-- Material shown --
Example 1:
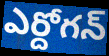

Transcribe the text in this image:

ఎర్దోగన్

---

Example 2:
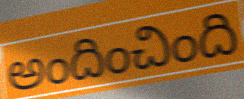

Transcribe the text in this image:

అందించింది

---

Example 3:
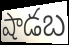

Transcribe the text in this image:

షాడబ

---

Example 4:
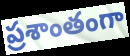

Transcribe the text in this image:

ప్రశాంతంగా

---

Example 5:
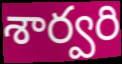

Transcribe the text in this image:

శార్వరి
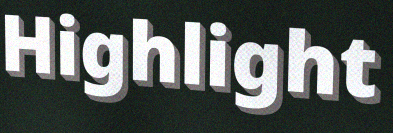
Highlight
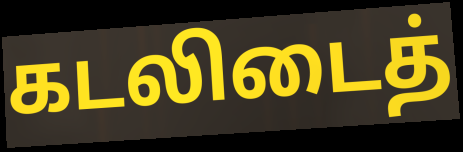
கடலிடைத்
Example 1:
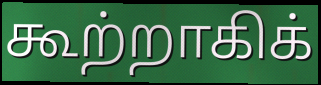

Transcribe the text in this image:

கூற்றாகிக்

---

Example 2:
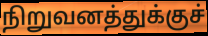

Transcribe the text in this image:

நிறுவனத்துக்குச்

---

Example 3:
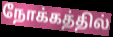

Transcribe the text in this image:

நோக்கத்தில்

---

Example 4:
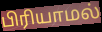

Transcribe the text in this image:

பிரியாமல்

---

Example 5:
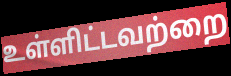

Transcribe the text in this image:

உள்ளிட்டவற்றை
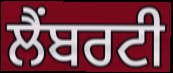
ਲੈਂਬਰਟੀ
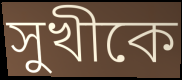
সুখীকে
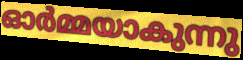
ഓർമ്മയാകുന്നു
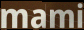
mami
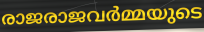
രാജരാജവർമ്മയുടെ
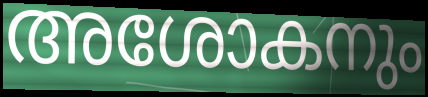
അശോകനും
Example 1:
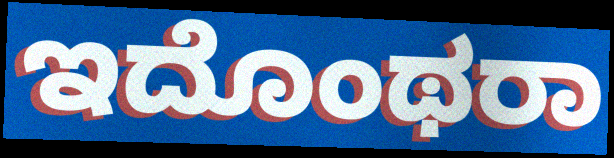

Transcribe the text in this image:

-- Set exercise --
Reproduce all of the items above word for word, leaving out the pictures.

-- Reply to the exercise --
Example 1:

Transcribe the text in this image:

ఎర్దోగన్

---

Example 2:

Transcribe the text in this image:

అందించింది

---

Example 3:

Transcribe the text in this image:

షాడబ

---

Example 4:

Transcribe the text in this image:

ప్రశాంతంగా

---

Example 5:

Transcribe the text in this image:

శార్వరి
Highlight
கடலிடைத்
Example 1:

Transcribe the text in this image:

கூற்றாகிக்

---

Example 2:

Transcribe the text in this image:

நிறுவனத்துக்குச்

---

Example 3:

Transcribe the text in this image:

நோக்கத்தில்

---

Example 4:

Transcribe the text in this image:

பிரியாமல்

---

Example 5:

Transcribe the text in this image:

உள்ளிட்டவற்றை
ਲੈਂਬਰਟੀ
সুখীকে
ഓർമ്മയാകുന്നു
mami
രാജരാജവർമ്മയുടെ
അശോകനും
Example 1:

Transcribe the text in this image:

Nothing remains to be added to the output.